%A Jing Hong, Xiao-wan Xu, Jing Yang, Jing Zheng, Shu-mei Dai, Ju Zhou, Qing-mei Zhang, Yi Ruan, Chang-quan Ling %T Knowledge about, attitude and acceptance towards, and predictors of intention to receive the COVID-19 vaccine among cancer patients in Eastern China: A cross-sectional survey %0 Journal Article %D 2022 %J Journal of Integrative Medicine %R 10.1016/j.joim.2021.10.004 %P 34-44 %V 20 %N 1 %U {http://www.jcimjournal.com/CN/abstract/article_12446.shtml} %8 2022-01-12 %X Objective
The coronavirus disease 2019 (COVID-19) pandemic has had a serious impact on health all over the world. Cancer patient, whose immunity is often compromised, faces a huge challenge. Currently, some COVID-19 vaccines are being developed and applied on general population; however, whether cancer patients should take COVID-19 vaccine remains unknown. Our study aimed to explore the knowledge, attitude, acceptance, and predictors of intention to receive the COVID-19 vaccine among cancer patients in Eastern China.

Methods
A cross-sectional study was conducted in Eastern China from June 17th to September 3rd, 2021. Patients were selected using a convenience sampling method. A self-report questionnaire was developed to assess knowledge about the COVID-19 vaccine, attitude towards the vaccine and acceptance of the vaccine; following a review of similar studies previously published in the scientific literature, multivariate logistic regression analysis was used to determine the predictors associated with COVID-19 vaccine acceptance.

Results
A total of 2158 cancer patients were enrolled in this study. The rate of vaccine hesitancy was 24.05% (519/2158); further, among the participants of vaccine acceptance, 767 had taken COVID-19 vaccine (35.54%), and 872 were willing to get vaccinated (40.01%). A total of 24 variables including demographic characteristics, clinical status of cancer, impact of COVID-19 pandemic on study participants, patients’ knowledge about the COVID-19 vaccine, and attitude towards the vaccine, had significant differences between the “vaccine hesitancy” population and “vaccine acceptance” population.
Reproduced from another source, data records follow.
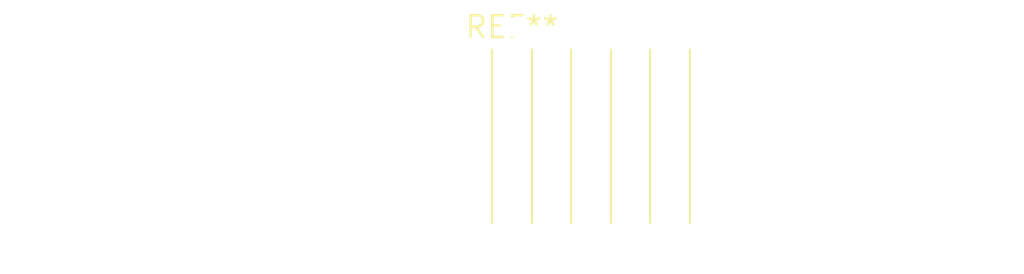
<source format=kicad_pcb>
(kicad_pcb (version 20240108) (generator pcbnew)

  (general
    (thickness 1.6)
  )

  (paper "A4")
  (layers
    (0 "F.Cu" signal)
    (31 "B.Cu" signal)
    (32 "B.Adhes" user "B.Adhesive")
    (33 "F.Adhes" user "F.Adhesive")
    (34 "B.Paste" user)
    (35 "F.Paste" user)
    (36 "B.SilkS" user "B.Silkscreen")
    (37 "F.SilkS" user "F.Silkscreen")
    (38 "B.Mask" user)
    (39 "F.Mask" user)
    (40 "Dwgs.User" user "User.Drawings")
    (41 "Cmts.User" user "User.Comments")
    (42 "Eco1.User" user "User.Eco1")
    (43 "Eco2.User" user "User.Eco2")
    (44 "Edge.Cuts" user)
    (45 "Margin" user)
    (46 "B.CrtYd" user "B.Courtyard")
    (47 "F.CrtYd" user "F.Courtyard")
    (48 "B.Fab" user)
    (49 "F.Fab" user)
    (50 "User.1" user)
    (51 "User.2" user)
    (52 "User.3" user)
    (53 "User.4" user)
    (54 "User.5" user)
    (55 "User.6" user)
    (56 "User.7" user)
    (57 "User.8" user)
    (58 "User.9" user)
  )

  (setup
    (pad_to_mask_clearance 0)
    (pcbplotparams
      (layerselection 0x00010fc_ffffffff)
      (plot_on_all_layers_selection 0x0000000_00000000)
      (disableapertmacros false)
      (usegerberextensions false)
      (usegerberattributes false)
      (usegerberadvancedattributes false)
      (creategerberjobfile false)
      (dashed_line_dash_ratio 12.000000)
      (dashed_line_gap_ratio 3.000000)
      (svgprecision 4)
      (plotframeref false)
      (viasonmask false)
      (mode 1)
      (useauxorigin false)
      (hpglpennumber 1)
      (hpglpenspeed 20)
      (hpglpendiameter 15.000000)
      (dxfpolygonmode false)
      (dxfimperialunits false)
      (dxfusepcbnewfont false)
      (psnegative false)
      (psa4output false)
      (plotreference false)
      (plotvalue false)
      (plotinvisibletext false)
      (sketchpadsonfab false)
      (subtractmaskfromsilk false)
      (outputformat 1)
      (mirror false)
      (drillshape 1)
      (scaleselection 1)
      (outputdirectory "")
    )
  )

  (net 0 "")

  (footprint "SolderWire-0.5sqmm_1x03_P4.6mm_D0.9mm_OD2.1mm_Relief" (layer "F.Cu") (at 0 0))

)

</source>
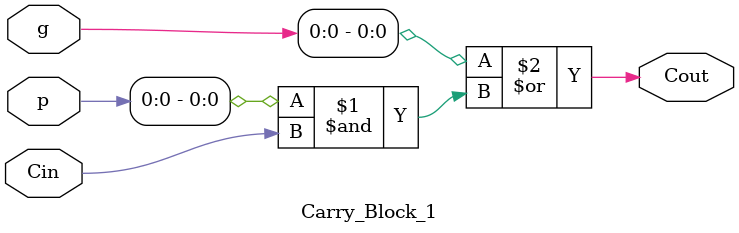
<source format=v>
`timescale 1ns / 1ps

module Carry_Block_1(
    output Cout,
    input [5:0] p,
    input [5:0] g,
    input Cin
    );
	
	 assign Cout = g[0] | (p[0]&Cin);

endmodule


//get the solution for the carry lookahead adder !

</source>
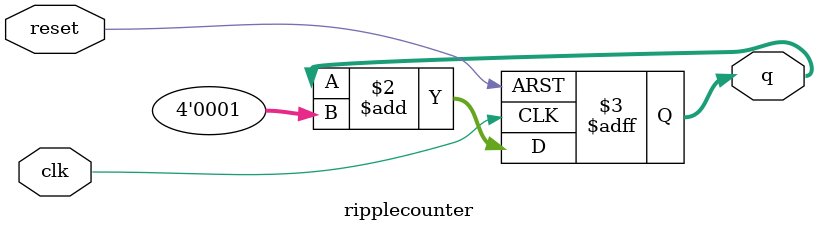
<source format=v>
module ripplecounter (
    input wire clk,      // Clock input
    input wire reset,    // Asynchronous or Synchronous Reset
    output reg [3:0] q   // 4-bit count output
);

// Count from 0 to 15 (0000 to 1111)
always @(posedge clk or posedge reset) begin
    if (reset) begin
        // Reset the counter to 0
        q <= 4'b0000;
    end else begin
        // Increment the counter on the positive edge of the clock
        q <= q + 4'b0001;
    end
end

endmodule
</source>
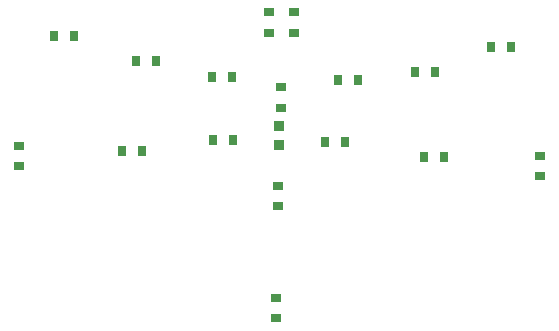
<source format=gtp>
G04 Layer_Color=8421504*
%FSLAX25Y25*%
%MOIN*%
G70*
G01*
G75*
%ADD10R,0.03740X0.03150*%
%ADD11R,0.03150X0.03740*%
%ADD12R,0.03740X0.03543*%
D10*
X-85039Y81496D02*
D03*
Y88189D02*
D03*
X1378Y68110D02*
D03*
Y74803D02*
D03*
X88583Y78150D02*
D03*
Y84842D02*
D03*
X-1673Y132677D02*
D03*
Y125984D02*
D03*
X2165Y100984D02*
D03*
Y107677D02*
D03*
X6594Y132677D02*
D03*
Y125984D02*
D03*
X689Y30709D02*
D03*
Y37402D02*
D03*
D11*
X-50787Y86417D02*
D03*
X-44094D02*
D03*
X-13583Y90256D02*
D03*
X-20276D02*
D03*
X23720Y89370D02*
D03*
X17028D02*
D03*
X56595Y84547D02*
D03*
X49902D02*
D03*
X-66732Y124902D02*
D03*
X-73425D02*
D03*
X-39370Y116437D02*
D03*
X-46063D02*
D03*
X-14075Y111122D02*
D03*
X-20768D02*
D03*
X21260Y110138D02*
D03*
X27953D02*
D03*
X47047Y112894D02*
D03*
X53740D02*
D03*
X72244Y121161D02*
D03*
X78937D02*
D03*
D12*
X1772Y88583D02*
D03*
Y94882D02*
D03*
M02*

</source>
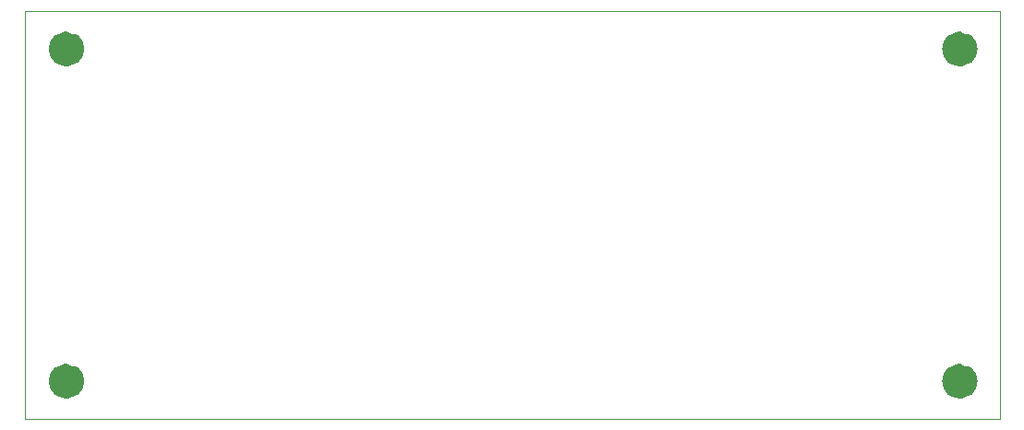
<source format=gbr>
%TF.GenerationSoftware,KiCad,Pcbnew,(6.0.2)*%
%TF.CreationDate,2022-02-21T21:29:37+01:00*%
%TF.ProjectId,tapa,74617061-2e6b-4696-9361-645f70636258,rev?*%
%TF.SameCoordinates,Original*%
%TF.FileFunction,Profile,NP*%
%FSLAX46Y46*%
G04 Gerber Fmt 4.6, Leading zero omitted, Abs format (unit mm)*
G04 Created by KiCad (PCBNEW (6.0.2)) date 2022-02-21 21:29:37*
%MOMM*%
%LPD*%
G01*
G04 APERTURE LIST*
%TA.AperFunction,Profile*%
%ADD10C,1.650000*%
%TD*%
%TA.AperFunction,Profile*%
%ADD11C,0.100000*%
%TD*%
G04 APERTURE END LIST*
D10*
X71310000Y-85090000D02*
G75*
G03*
X71310000Y-85090000I-825000J0D01*
G01*
X71310000Y-54610000D02*
G75*
G03*
X71310000Y-54610000I-825000J0D01*
G01*
X153225000Y-54610000D02*
G75*
G03*
X153225000Y-54610000I-825000J0D01*
G01*
X153225000Y-85090000D02*
G75*
G03*
X153225000Y-85090000I-825000J0D01*
G01*
D11*
X156040000Y-51120000D02*
X66675000Y-51120000D01*
X66675000Y-51120000D02*
X66675000Y-88580000D01*
X66675000Y-88580000D02*
X156040000Y-88580000D01*
X156040000Y-88580000D02*
X156040000Y-51120000D01*
M02*

</source>
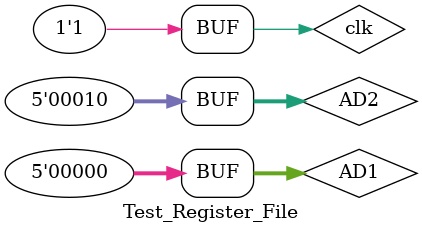
<source format=sv>
`timescale 1ns / 1ps


module Test_Register_File();

logic clk;
logic [4:0] AD1;
logic [4:0] AD2;
logic WE;
logic [4:0] AD3;
logic [31:0] WD3;
logic [31:0] RD1;
logic [31:0] RD2;

Register_File DUT(clk, AD1, AD2, WE, AD3, WD3, RD1, RD2);

always begin
clk = 0; #5;
clk = 1; #5;
end 

initial begin
//#12;
//Reset = 1;
//#5;
//Reset = 1'b0;
//#5;
//AD1 = 5'b0;
//#10;
//WE = 1; AD3 = 5'b001; WD3 = 31'b001;
//#10;
//WE = 0; AD1 = 5'b001; 
//#10;
//WE = 1; AD3 = 5'b010; WD3 = 31'b010;
//#10;
//WE = 0; AD2 = 5'b010;

AD1 = 5'b00000; AD2 = 5'b00010;

end

endmodule

</source>
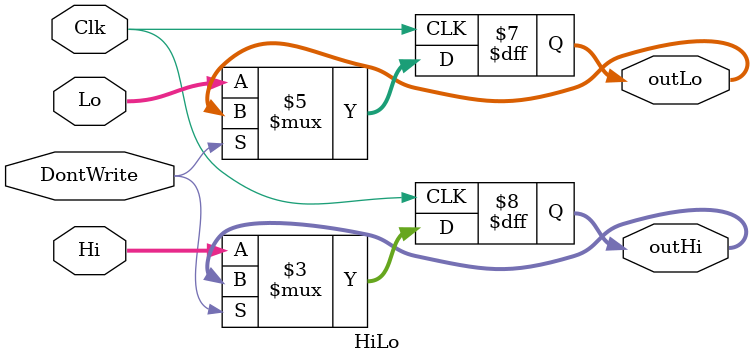
<source format=v>
`timescale 1ns / 1ps

module HiLo(Lo, Hi, Clk, outHi, outLo, DontWrite);
    input [31:0] Lo;
    input [31:0] Hi;
    input Clk, DontWrite;
    output reg [31:0] outLo;
    output reg [31:0] outHi;
   
   
    always @(posedge Clk) begin
        if(!DontWrite) begin
            outLo <= Lo;
            outHi <= Hi;
        end
    end
   
endmodule

</source>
Multivariate logistic regression analysis indicated that parameters including alcohol consumption (odds ratio [OR] = 1.849; 95% confidence interval [CI]: 1.375–2.488; P-Ref < 0.001 vs non-drinkers), income impacted by COVID-19 pandemic (OR = 1.930, 2.037 and 2.688 for mild, moderate, and severe impact, respectively; all P-Ref < 0.01 vs no impact), knowledge of how the vaccine was developed (OR = 1.616; 95% CI: 1.126–2.318; P-Ref = 0.009 vs unknown), believing in the safety of the vaccine (OR = 1.502; 95% CI: 1.024–2.203; P-Ref = 0.038 vs denying the safety of vaccine), willingness to pay for the vaccine (OR = 3.042; 95% CI: 2.376–3.894; P-Ref < 0.001 vs unwilling), and willingness to recommend families and friends to get vaccinated (OR = 2.744; 95% CI: 1.759–4.280; P-Ref < 0.001 vs do not recommend) were contributors to vaccine acceptance. While such as being retired (OR = 0.586; 95% CI: 0.438–0.784; P-Ref < 0.001 vs unemployed), undergoing multiple therapies of cancer (OR = 0.408; 95% CI: 0.221–0.753; P-Ref = 0.004 vs no ongoing treatment), and worrying that the vaccine might deteriorate the prognosis of cancer (OR = 0.393; 95% CI: 0.307–0.504; P-Ref < 0.001 vs might not) were contributors to vaccine hesitancy.

Conclusion
This study provided preliminary estimates of the rates of vaccine acceptance and vaccine hesitancy among cancer patients in Eastern China. The intention to receive the COVID-19 vaccine was impacted by factors such as patient occupation, alcohol consumption, and some parts of knowledge about and attitude towards COVID-19 vaccine. It is recommended to develop individualized vaccination plans that meet the healthcare needs of cancer patients.